Lessons learned from California earthquakes often lead to new legislation to shore up seismic safety. In 1933, the Long Beach earthquake damaged thousands of public schools that were constructed with unreinforced masonry -- basically bricks, that collapsed into rubble. New laws led to safer schools and only thirteen schools were damaged in the 1971 Sylmar earthquake.



In 2015, the city of Los Angeles enacted a mandatory retrofit program for non-ductile concrete buildings. The Department of Building and Safety has identified 1,322 of those buildings in the city. Building owners have 25 years to complete the retrofit process.



"Construction practices change over time," says O'Dell. "Not just, 'Oh, something happens and everything moving forward is going to be perfect - everything in the past is bad.' You have to be able to balance that out."



In the city of Los Angeles, about 46% of non-ductile concrete buildings are past due on step one of retrofitting. The neighborhoods with the most buildings in need of retrofitting are in downtown, the Wholesale District and Westlake.





The Lane Building in downtown Los Angeles is in the midst of a year-long retrofitting process. Once completed, it will provide the building with a new skeleton, in a sense, stretching from the ground to the roof.



"The original building probably had rebar spacing like this," says O'Dell.



The destruction of the old Olive View Hospital and the old Veterans Administration Hospital in the Sylmar quake led to the Hospital Safety Act, which requires hospitals to be built to remain functional after large earthquakes.



RELATED: Sylmar quake anniversary a good reminder to get insurance, prepare your home


The 50th anniversary of the Sylmar earthquake is a good reminder to make sure your home is prepared for the next big one and that you have proper insurance.

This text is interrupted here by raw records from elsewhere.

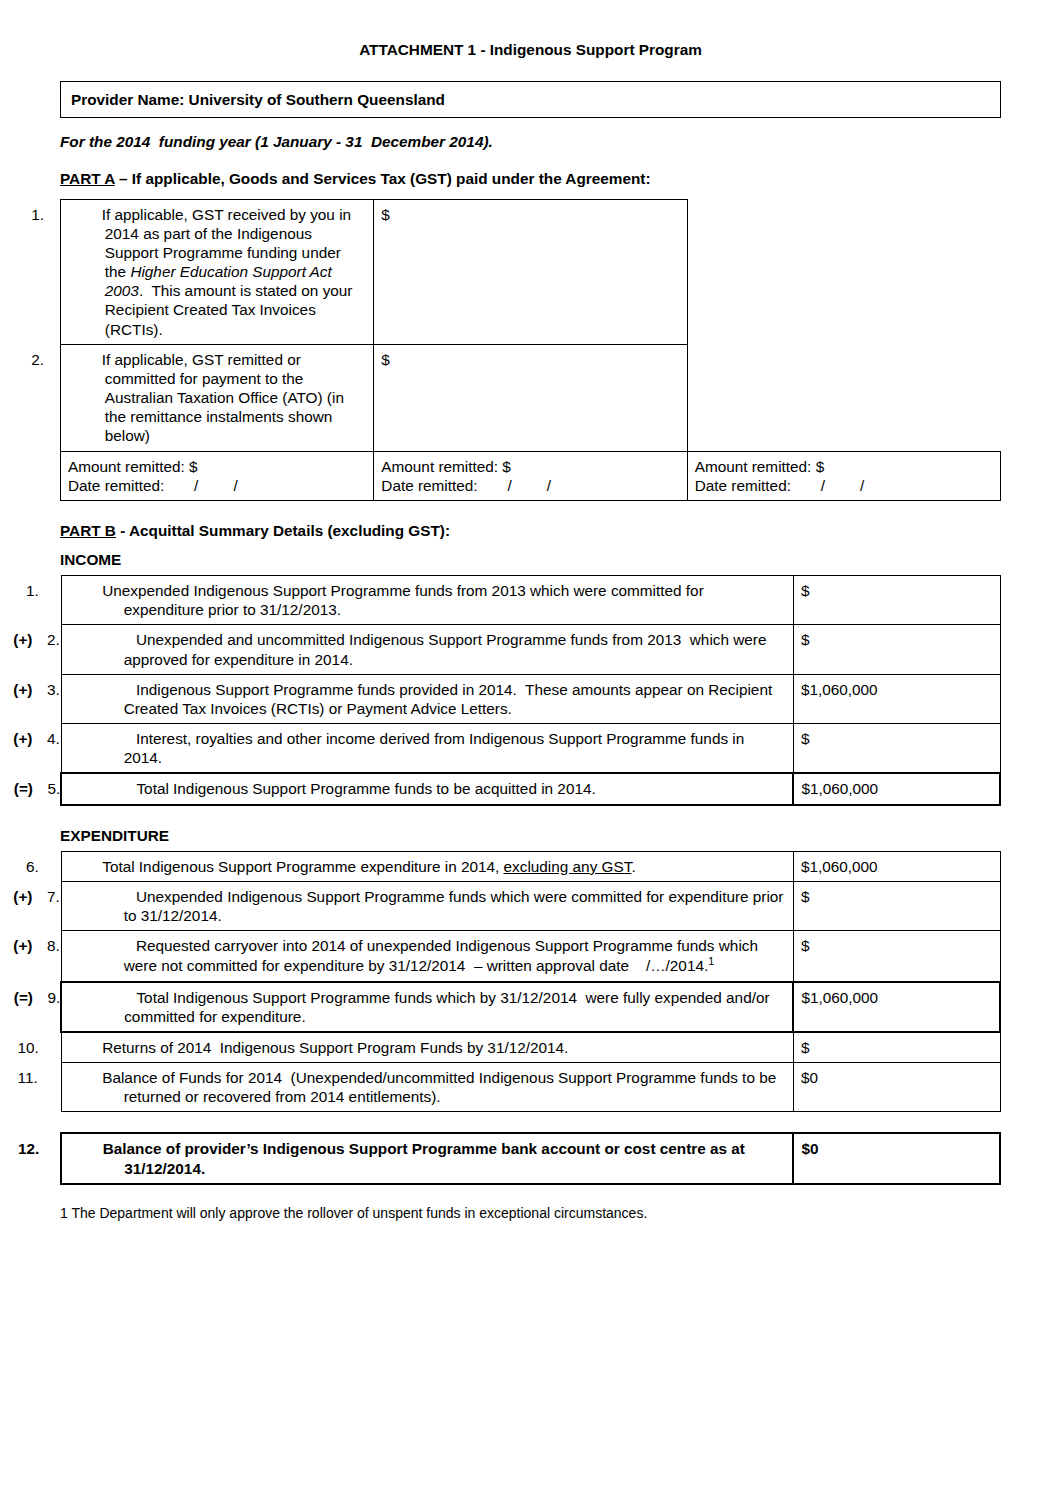ATTACHMENT 1 - Indigenous Support Program
Provider Name: University of Southern Queensland
For the 2014 funding year (1 January - 31 December 2014).
PART A – If applicable, Goods and Services Tax (GST) paid under the Agreement:
| 1. If applicable, GST received by you in 2014 as part of the Indigenous Support Programme funding under the Higher Education Support Act 2003 . This amount is stated on your Recipient Created Tax Invoices (RCTIs). | $ |
| 2. If applicable, GST remitted or committed for payment to the Australian Taxation Office (ATO) (in the remittance instalments shown below) | $ |
| Amount remitted: $ Date remitted: / / | Amount remitted: $ Date remitted: / / | Amount remitted: $ Date remitted: / / |
PART B - Acquittal Summary Details (excluding GST):
INCOME
| 1. Unexpended Indigenous Support Programme funds from 2013 which were committed for expenditure prior to 31/12/2013. | $ |
| (+) 2. Unexpended and uncommitted Indigenous Support Programme funds from 2013 which were approved for expenditure in 2014. | $ |
| (+) 3. Indigenous Support Programme funds provided in 2014. These amounts appear on Recipient Created Tax Invoices (RCTIs) or Payment Advice Letters. | $1,060,000 |
| (+) 4. Interest, royalties and other income derived from Indigenous Support Programme funds in 2014. | $ |
| (=) 5. Total Indigenous Support Programme funds to be acquitted in 2014. | $1,060,000 |
EXPENDITURE
| 6. Total Indigenous Support Programme expenditure in 2014, excluding any GST . | $1,060,000 |
| (+) 7. Unexpended Indigenous Support Programme funds which were committed for expenditure prior to 31/12/2014. | $ |
| (+) 8. Requested carryover into 2014 of unexpended Indigenous Support Programme funds which were not committed for expenditure by 31/12/2014 – written approval date /…/2014. 1 | $ |
| (=) 9. Total Indigenous Support Programme funds which by 31/12/2014 were fully expended and/or committed for expenditure. | $1,060,000 |
| 10. Returns of 2014 Indigenous Support Program Funds by 31/12/2014. | $ |
| 11. Balance of Funds for 2014 (Unexpended/uncommitted Indigenous Support Programme funds to be returned or recovered from 2014 entitlements). | $0 |
| 12. Balance of provider’s Indigenous Support Programme bank account or cost centre as at 31/12/2014. | $0 |
1 The Department will only approve the rollover of unspent funds in exceptional circumstances.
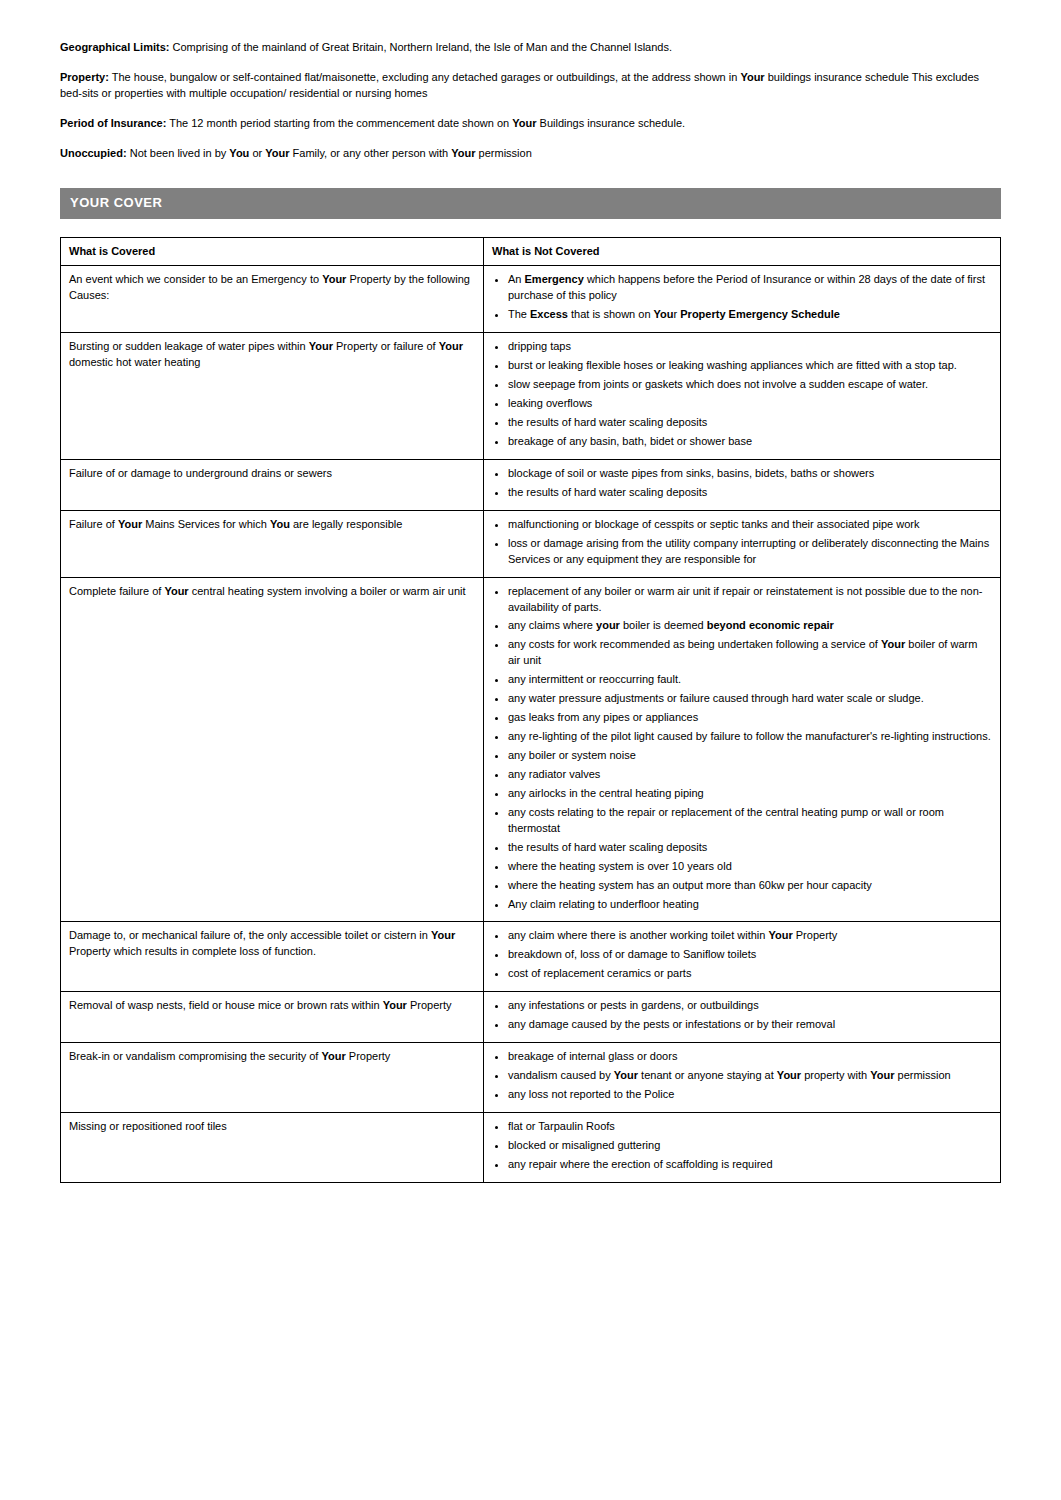Geographical Limits: Comprising of the mainland of Great Britain, Northern Ireland, the Isle of Man and the Channel Islands.
Property: The house, bungalow or self-contained flat/maisonette, excluding any detached garages or outbuildings, at the address shown in Your buildings insurance schedule This excludes bed-sits or properties with multiple occupation/ residential or nursing homes
Period of Insurance: The 12 month period starting from the commencement date shown on Your Buildings insurance schedule.
Unoccupied: Not been lived in by You or Your Family, or any other person with Your permission
YOUR COVER
| What is Covered | What is Not Covered |
| --- | --- |
| An event which we consider to be an Emergency to Your Property by the following Causes: | An Emergency which happens before the Period of Insurance or within 28 days of the date of first purchase of this policy The Excess that is shown on You r Property Emergency Schedule |
| Bursting or sudden leakage of water pipes within Your Property or failure of Your domestic hot water heating | dripping taps burst or leaking flexible hoses or leaking washing appliances which are fitted with a stop tap. slow seepage from joints or gaskets which does not involve a sudden escape of water. leaking overflows the results of hard water scaling deposits breakage of any basin, bath, bidet or shower base |
| Failure of or damage to underground drains or sewers | blockage of soil or waste pipes from sinks, basins, bidets, baths or showers the results of hard water scaling deposits |
| Failure of Your Mains Services for which You are legally responsible | malfunctioning or blockage of cesspits or septic tanks and their associated pipe work loss or damage arising from the utility company interrupting or deliberately disconnecting the Mains Services or any equipment they are responsible for |
| Complete failure of Your central heating system involving a boiler or warm air unit | replacement of any boiler or warm air unit if repair or reinstatement is not possible due to the non-availability of parts. any claims where your boiler is deemed beyond economic repair any costs for work recommended as being undertaken following a service of Your boiler of warm air unit any intermittent or reoccurring fault. any water pressure adjustments or failure caused through hard water scale or sludge. gas leaks from any pipes or appliances any re-lighting of the pilot light caused by failure to follow the manufacturer's re-lighting instructions. any boiler or system noise any radiator valves any airlocks in the central heating piping any costs relating to the repair or replacement of the central heating pump or wall or room thermostat the results of hard water scaling deposits where the heating system is over 10 years old where the heating system has an output more than 60kw per hour capacity Any claim relating to underfloor heating |
| Damage to, or mechanical failure of, the only accessible toilet or cistern in Your Property which results in complete loss of function. | any claim where there is another working toilet within Your Property breakdown of, loss of or damage to Saniflow toilets cost of replacement ceramics or parts |
| Removal of wasp nests, field or house mice or brown rats within Your Property | any infestations or pests in gardens, or outbuildings any damage caused by the pests or infestations or by their removal |
| Break-in or vandalism compromising the security of Your Property | breakage of internal glass or doors vandalism caused by Your tenant or anyone staying at Your property with Your permission any loss not reported to the Police |
| Missing or repositioned roof tiles | flat or Tarpaulin Roofs blocked or misaligned guttering any repair where the erection of scaffolding is required |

Brian Olson is an engineering geologist with the California Geological Survey, which is tasked with mapping faults across the state.



"Because the surface faults broke to the ground in an urban area of Los Angeles, it was the first time we've ever really seen that in California in historic time," says Olson. "And so it revealed how susceptible construction and buildings are to surface fault rupture."



The Alquist-Priolo Earthquake Fault Zone Act was enacted after the 1971 Sylmar earthquake. It's meant to prevent the construction of structures for human occupancy on top of an active fault.



Check here to see if your home is within an active earthquake fault zone.



"If they are found, the strategy is to take the house and move it off the fault completely," says Olson.



"Every earthquake teaches us something," says O'Dell. "We don't have to wait for the next earthquake. We can continue the conversation, continue to engage in the community and work together to actually create that solution that serves the community more than just serving the building."